▶ [Your instructions]:
Set down all of the entries below word for word, with the pictures left out.

Dataset entries:
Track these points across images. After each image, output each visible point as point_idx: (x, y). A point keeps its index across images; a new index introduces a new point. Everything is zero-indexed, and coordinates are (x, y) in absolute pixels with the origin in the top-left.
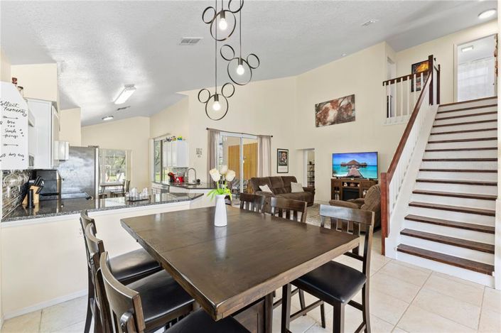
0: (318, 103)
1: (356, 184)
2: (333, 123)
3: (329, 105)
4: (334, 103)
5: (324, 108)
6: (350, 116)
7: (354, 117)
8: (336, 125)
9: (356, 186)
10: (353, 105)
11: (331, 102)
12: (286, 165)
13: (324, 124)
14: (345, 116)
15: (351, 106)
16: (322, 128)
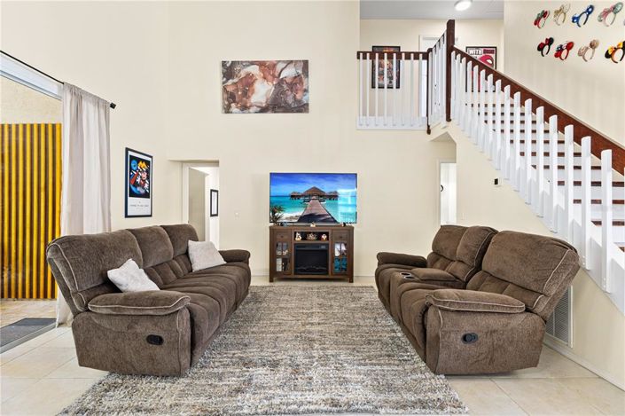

▶ [The answer]:
Track these points across images. After each image, output each visible point as point_idx: (x, y). A point keeps its index across images; a new index introduces a new point. Everything is zero-indexed, and coordinates are (x, y) in absolute pixels with the origin in the top-left.
0: (318, 103)
1: (356, 184)
2: (333, 123)
3: (329, 105)
4: (334, 103)
5: (324, 108)
6: (350, 116)
7: (354, 117)
8: (336, 125)
9: (356, 186)
10: (353, 105)
11: (331, 102)
12: (286, 165)
13: (324, 124)
14: (345, 116)
15: (351, 106)
16: (322, 128)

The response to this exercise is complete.